Bin Day

It vaguely caught my eye a couple of times and I thought it was one of tribe of black crows with white-flecked wings that inhabit my street. But it wasn’t, it was just a discarded black bin bag enjoying a bit of freedom in the Bin Day afternoon.

I think the crows are naturally black, but are developing white flecks on their wings. The crows are turning white, feather by feather. This colour change is possibly due to vitamin and mineral deficiencies, leading to loss of the melatonin in the feathers. Of course the creatures are malnourished, they are urban crows, they are surviving on trash, eating from bin bags. Left over ultra processed ready meal gobets and soiled cat litter pickings a plenty.
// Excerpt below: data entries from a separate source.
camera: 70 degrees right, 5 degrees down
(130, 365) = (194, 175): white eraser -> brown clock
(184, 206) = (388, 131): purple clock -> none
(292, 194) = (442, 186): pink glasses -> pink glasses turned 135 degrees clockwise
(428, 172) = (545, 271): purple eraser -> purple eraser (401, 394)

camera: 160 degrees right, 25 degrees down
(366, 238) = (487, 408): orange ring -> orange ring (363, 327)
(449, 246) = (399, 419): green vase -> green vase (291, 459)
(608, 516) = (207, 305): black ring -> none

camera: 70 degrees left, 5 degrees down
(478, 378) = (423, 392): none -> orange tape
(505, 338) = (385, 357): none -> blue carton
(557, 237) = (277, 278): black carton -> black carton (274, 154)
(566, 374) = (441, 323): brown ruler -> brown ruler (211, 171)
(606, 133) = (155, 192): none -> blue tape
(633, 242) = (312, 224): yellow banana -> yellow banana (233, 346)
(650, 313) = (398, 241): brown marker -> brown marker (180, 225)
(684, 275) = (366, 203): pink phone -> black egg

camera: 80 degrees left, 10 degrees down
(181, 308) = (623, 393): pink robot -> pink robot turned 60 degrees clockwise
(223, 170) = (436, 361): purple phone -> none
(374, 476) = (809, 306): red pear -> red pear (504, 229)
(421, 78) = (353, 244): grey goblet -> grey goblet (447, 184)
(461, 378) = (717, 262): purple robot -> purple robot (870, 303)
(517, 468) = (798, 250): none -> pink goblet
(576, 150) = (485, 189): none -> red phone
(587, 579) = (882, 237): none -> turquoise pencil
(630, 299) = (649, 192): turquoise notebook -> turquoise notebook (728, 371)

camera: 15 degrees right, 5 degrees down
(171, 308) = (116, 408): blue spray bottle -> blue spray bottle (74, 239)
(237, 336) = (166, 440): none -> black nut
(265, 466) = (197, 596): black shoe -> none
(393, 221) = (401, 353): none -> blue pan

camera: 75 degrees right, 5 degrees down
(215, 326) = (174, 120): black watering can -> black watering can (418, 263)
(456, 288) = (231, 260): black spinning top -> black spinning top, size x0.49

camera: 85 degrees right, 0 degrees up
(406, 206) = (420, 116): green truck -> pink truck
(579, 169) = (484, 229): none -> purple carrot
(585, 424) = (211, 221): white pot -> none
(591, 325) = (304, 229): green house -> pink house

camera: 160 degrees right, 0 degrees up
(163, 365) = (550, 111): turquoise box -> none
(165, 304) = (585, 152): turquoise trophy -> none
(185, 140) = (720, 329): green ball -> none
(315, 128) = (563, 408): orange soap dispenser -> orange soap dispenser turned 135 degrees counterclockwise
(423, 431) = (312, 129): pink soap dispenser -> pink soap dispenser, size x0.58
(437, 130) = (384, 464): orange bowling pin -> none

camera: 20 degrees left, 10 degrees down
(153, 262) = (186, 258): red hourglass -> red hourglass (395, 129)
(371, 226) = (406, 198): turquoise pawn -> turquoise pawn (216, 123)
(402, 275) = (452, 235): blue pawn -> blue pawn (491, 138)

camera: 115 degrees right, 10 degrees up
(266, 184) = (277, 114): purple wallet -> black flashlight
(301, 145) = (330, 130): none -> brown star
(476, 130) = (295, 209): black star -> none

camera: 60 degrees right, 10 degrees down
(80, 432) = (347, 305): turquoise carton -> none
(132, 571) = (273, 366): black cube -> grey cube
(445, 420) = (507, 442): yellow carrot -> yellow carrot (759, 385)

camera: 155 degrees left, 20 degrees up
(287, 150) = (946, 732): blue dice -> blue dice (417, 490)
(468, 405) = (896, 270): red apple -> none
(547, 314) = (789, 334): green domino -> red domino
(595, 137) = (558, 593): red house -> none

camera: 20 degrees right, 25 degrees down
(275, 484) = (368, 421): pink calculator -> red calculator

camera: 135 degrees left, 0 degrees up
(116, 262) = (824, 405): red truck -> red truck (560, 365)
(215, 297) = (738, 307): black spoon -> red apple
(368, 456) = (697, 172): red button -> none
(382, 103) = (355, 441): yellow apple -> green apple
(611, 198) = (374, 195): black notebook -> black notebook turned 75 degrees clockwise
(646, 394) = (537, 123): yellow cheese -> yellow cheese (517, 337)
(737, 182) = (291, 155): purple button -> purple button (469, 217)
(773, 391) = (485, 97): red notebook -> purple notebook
From my window I have watched the crows dunking cigarette butts into puddles to rid them of their paper skin, then gobble down the puddle soaked filters like a delicacy.

Then it catches my eye again. The free range black bin bag in the street shudders across the road, like a flurry of ferrets, back and forth in the wind.

And again, contorting into a hunched half torso straddling the white line down the middle of the tarmac.

Wet grey rainy bin day, twilight afternoon midwinter, the crows warily eye a stray black plastic bin bag waddle to the kerb, finally settling down in the form of a metalic grey arrow headed dragon child, curled in the shade of next doors toyota, his squamous wings and gills rhymically fluttering in his sleep.